Snappy dialogue and a plot full of twists and turns blend to make an adventure story with the unlikeliest hero—and the unlikeliest villains!
The Last Collection takes the reader into the peculiar side of modern-day Montreal, a big city filled with colorful people such as Solly the Hawk Weisskopf and Big Moishie Mandelberg, loan sharks whose collection methods rely more on ingenuity (such as before-and-after pictures of their victims) than violence; and Artie Kerner, their "mark," whose rare addiction to purchasing expensive but worthless items finally leads him to seek professional help from Dr. Lehman, a psychiatrist only slightly more neurotic than his patients—practicing in an office that resembles a South Sea island, complete with lagoon.
The result is a fast-paced satire with an unconventional humor that binds the book from beginning to unmatchable end.
Absolutely hysterical and thoroughly enjoyable. Canada is not known for its satirical novels, but in Shmucks and The Last Collection Seymour Blicker proves himself to be equal to the masters of the genre, especially the Jewish sub genre, which has it's own style and flavour. This novel is especially reminiscent of Woody Allen's wackiest.

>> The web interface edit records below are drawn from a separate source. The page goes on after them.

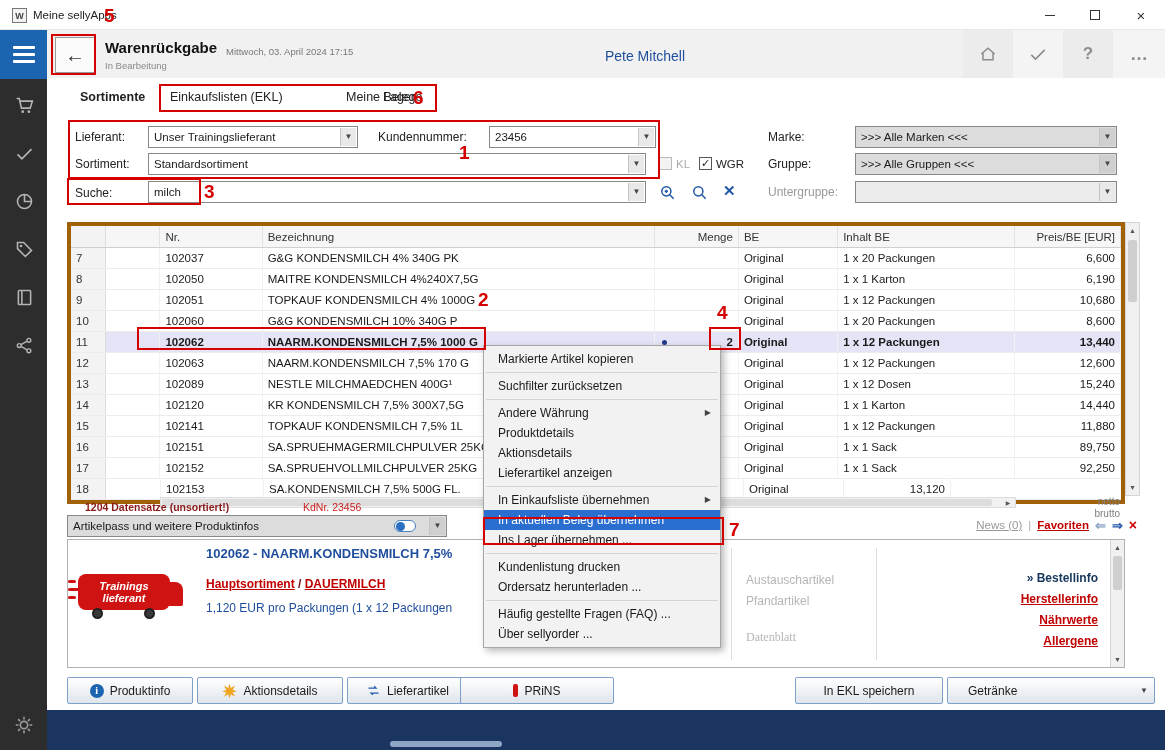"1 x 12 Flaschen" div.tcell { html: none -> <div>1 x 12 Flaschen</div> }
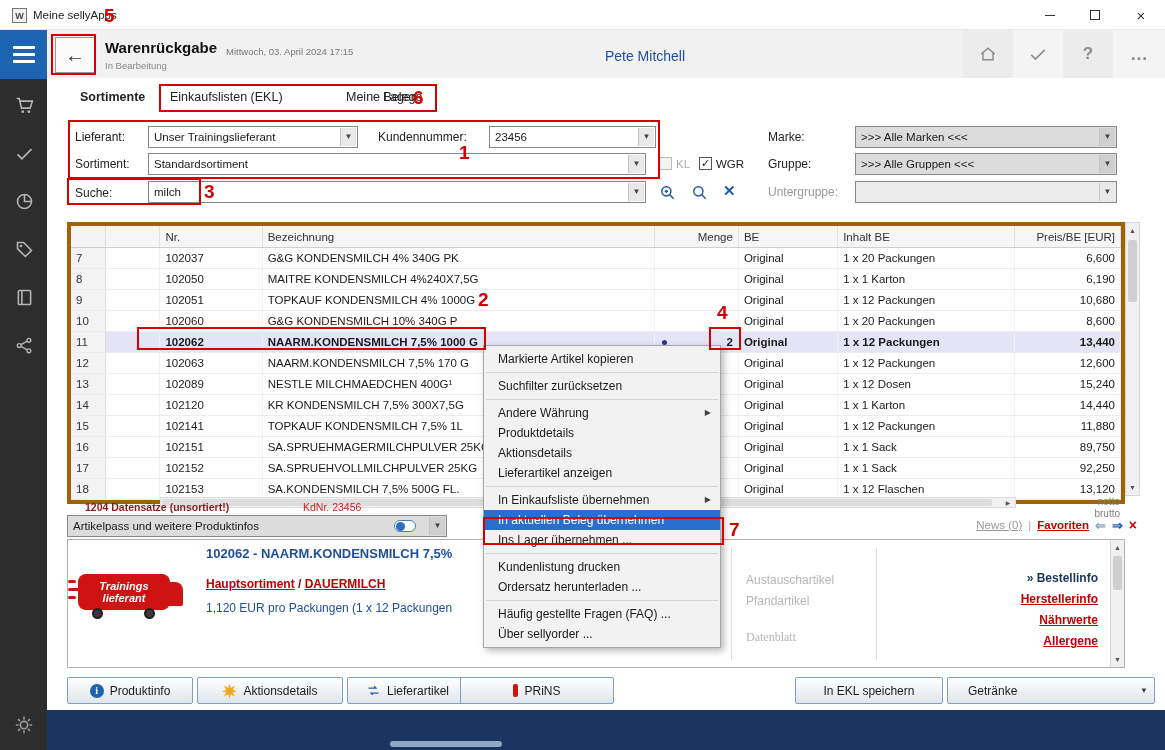"Datenblatt" div.abs { font-family: Liberation Serif, serif -> none; top: 90px -> 78px }
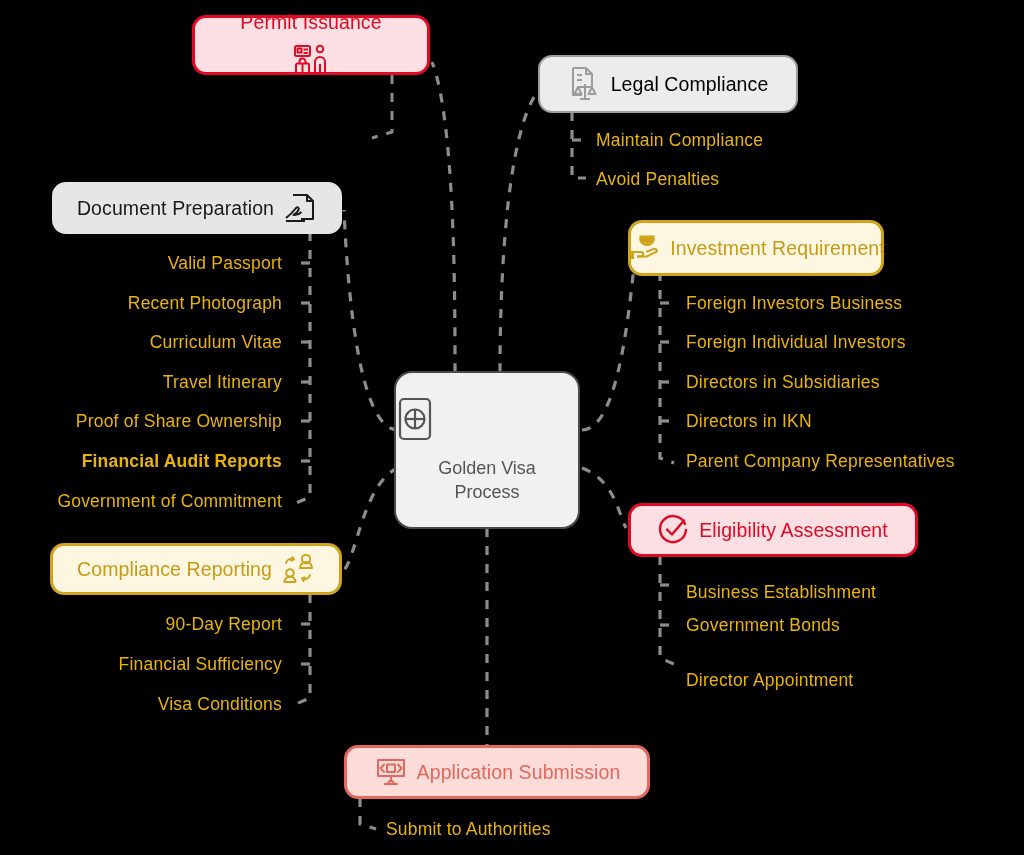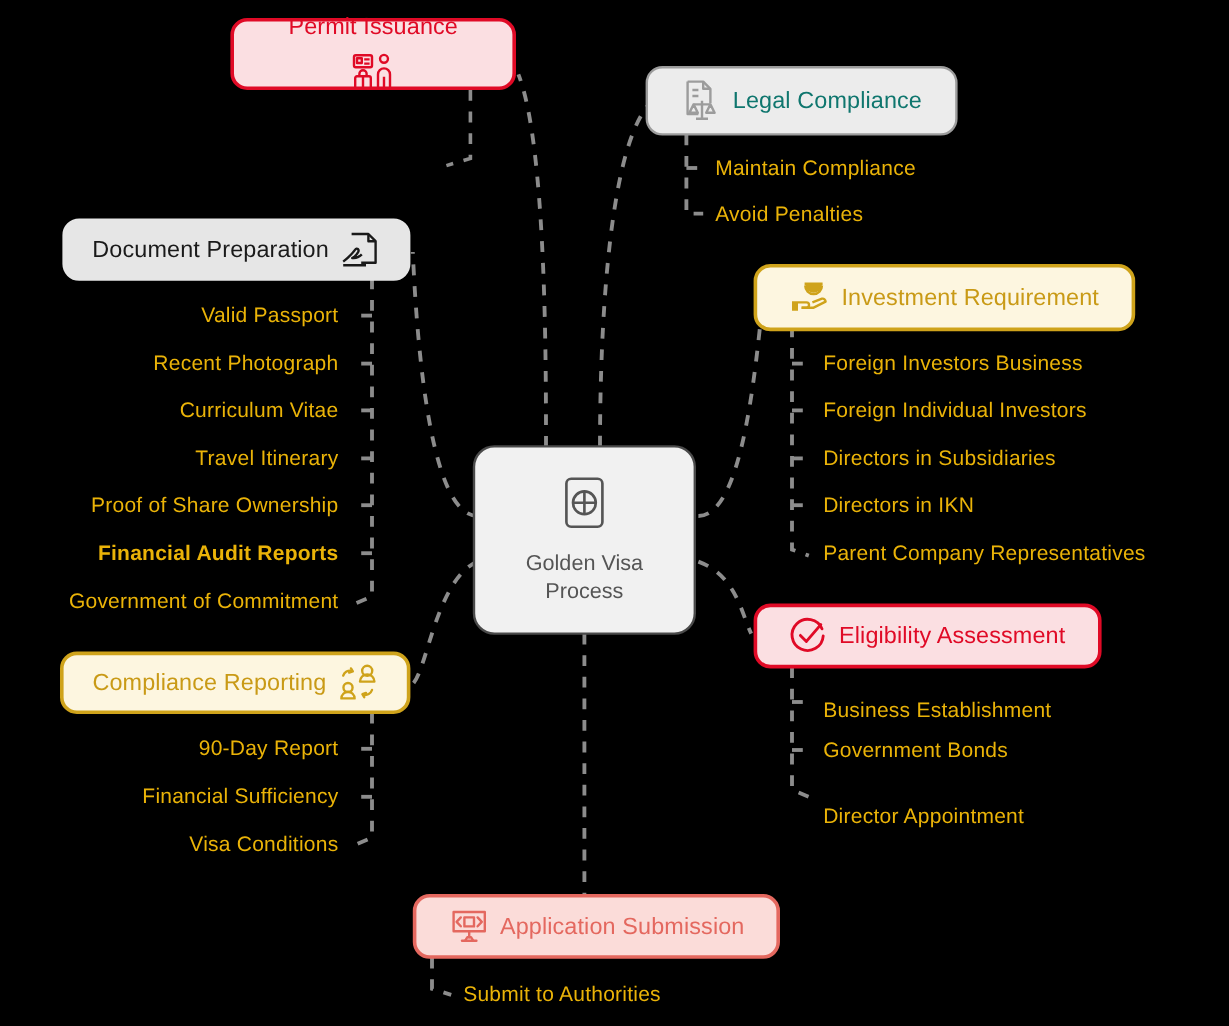"Legal Compliance" .v-grey .label { color: #0f766e -> #000000 }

Memorable characters include a particularly neurotic psychiatrist who's office features tropical decor and a remote controlled recliner chair that spins and rises to the ceiling, and a Jewish thug with a soft spot. Blicker does what all the best authors do, he turns the tables on the characters and at the same time on the reader. The cons get conned, and we can't ever really be sure who is the genuine article. And therein lies the deeper resonance of this novel, as in all superior satire, the layers of truth and deceit are revealed. The last collection referred to in the title is not only collection on a debt, or the mental illness of hoarding and greed which afflicts the protagonist and which gets him into debt in the first place. But it also cleverly refers to the collection of moral sins that one party wants to atone for and the collection of guilt that the other party wants to liberate themselves from.